Guest Post by Ian Stewart

Maria Agnesi was born in 1718 and died in 1799. She was the daughter of a wealthy silk merchant, Pietro Agnesi (often wrongly said to have been a professor of mathematics at Bologna), and the eldest of his 21 children. Maria was precocious, and published an essay advocating higher education for women when she was nine years old. The essay was actually written by one of her tutors, but she translated it into Latin and delivered it from memory to an academic gathering in the garden of the family home. Her father also arranged for her to debate philosophy in the presence of prominent scholars and public figures. She disliked making a public spectacle of herself and asked her father for permission to become a nun.
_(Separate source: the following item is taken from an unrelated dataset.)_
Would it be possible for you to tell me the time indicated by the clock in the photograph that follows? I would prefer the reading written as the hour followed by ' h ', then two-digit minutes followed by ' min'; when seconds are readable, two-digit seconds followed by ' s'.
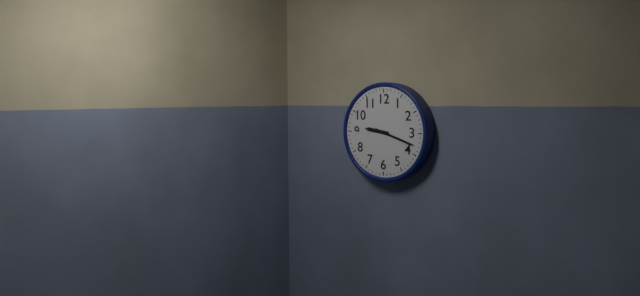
9 h 18 min
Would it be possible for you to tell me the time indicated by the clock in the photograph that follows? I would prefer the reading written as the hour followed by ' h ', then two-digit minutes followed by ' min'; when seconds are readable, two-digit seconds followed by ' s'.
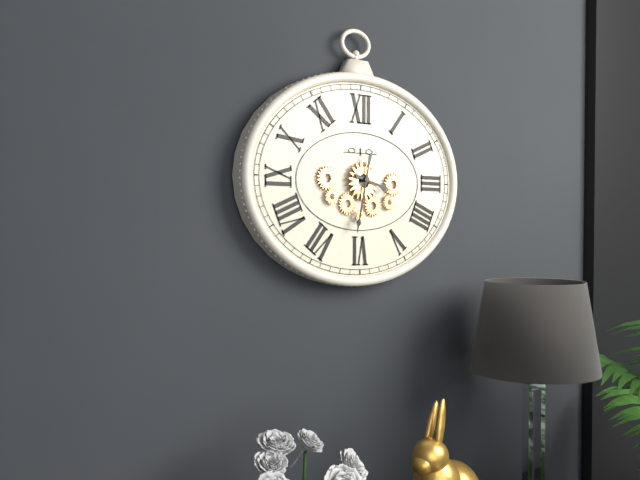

When she refused, she extracted an agreement that she could attend church whenever she wishes, wear simple clothing, and be spared from all public events and entertainments.

From that time on, she focused on religion and mathematics. She wrote a book on differential calculus, printed privated around 1740. In 1748 she published her most famous work, Instituzioni Analitiche ad Uso Della Gioventu Italiana (Analytical Institutions for the Use of the Youth of Italy). In 1750 Pope Benedict XIV invited her to become professor of mathematics at the University of Bologna, and she was officially confirmed in the role, but she never actually attended the university because this would not have been in keeping with her humble lifestyle. As a result, some sources say she was a professor and others say she wasn't. Was she, or wasn't she? Yes.

There is a famous curve, called the "witch of Agnesi"....The curve looks remarkably unlike a witch--it isn't even pointy.

From the book Professor Stewart’s Cabinet of Mathematical Curiosities by Ian Stewart. Excerpted by arrangement with Basic Books, a member of the Perseus Books Group. Copyright © 2009.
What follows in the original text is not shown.